Tebet: “Não vejo aprovação da Previdência antes de outubro”

Segundo a senadora, a matéria deverá ser discutida por, ao menos, três semanas na CCJ e só depois ir para o plenário

Rafaela Felicciano/MetrópolesRafaela Felicciano/Metrópoles

atualizado 15/07/2019 16:26

A presidente da Comissão de Constituição e Justiça no Senado Federal, Simone Tebet (MDB-MS) afirmou, durante encontro com jornalistas na tarde desta segunda-feira (15/07/2019) que não vê tempo hábil para que o texto da reforma da Previdência seja aprovado na Casa antes de outubro.

Segundo ela, a matéria deverá ser discutida por, ao menos, três semanas na Comissão de Constituição e Justiça e só depois ir para o plenário da Casa. Assim, pelas contas dela, o trâmite só terminará nos primeiros dias de outubro.

A previsão de Simone Tebet difere da visão do presidente da Casa. Davi Alcolumbre (DEM-AP) havia dito que o texto precisará de apenas 45 dias para ser aprovado no Senado. Ainda segundo a senadora, a tendência é que uma PEC paralela inclua estados e municípios, para acelerar o andamento do texto geral.

O texto-base da reforma da Previdência foi aprovado em primeiro turno na Câmara na semana passada. O segundo da votação, no entanto, ficou para o segundo semestre deste ano.

“Toma lá, dá cá”

Perguntada sobre a avaliação de o presidente ser acusado de estar negociando a aprovação da reforma da Previdência em troca da liberação de emendas, Simone Tebet afirmou não ver diferença entre o “toma lá, dá cá” praticado por Jair Bolsonaro do dos demais presidentes. “Ele deixou de lado a coalizão de governo e não buscou outras alternativas. Dessa maneira, como ela vai aprovar outras propostas?”, questionou a parlamentar.

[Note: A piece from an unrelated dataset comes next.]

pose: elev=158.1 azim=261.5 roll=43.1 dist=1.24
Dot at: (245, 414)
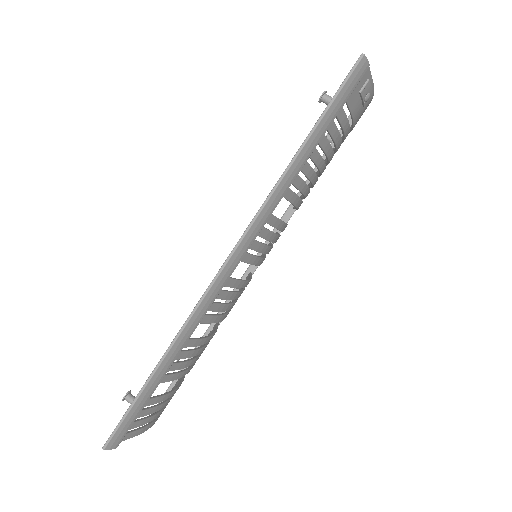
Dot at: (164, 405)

No entanto, a senadora afirmou que ainda não foi procurada por ninguém do governo federal para discutir o andamento da PEC da reforma no Senado. “O governo vem usando pouco o Senado. O presidente fica muito preocupado com as pautas de costumes, em cumprir promessas ao seu eleitorado, promessas que ele pode cumprir durante os quatro anos de mandato, e deixa de lado as outras coisas.”

“Ele está administrando no varejo e precisa começar a governar no atacado.”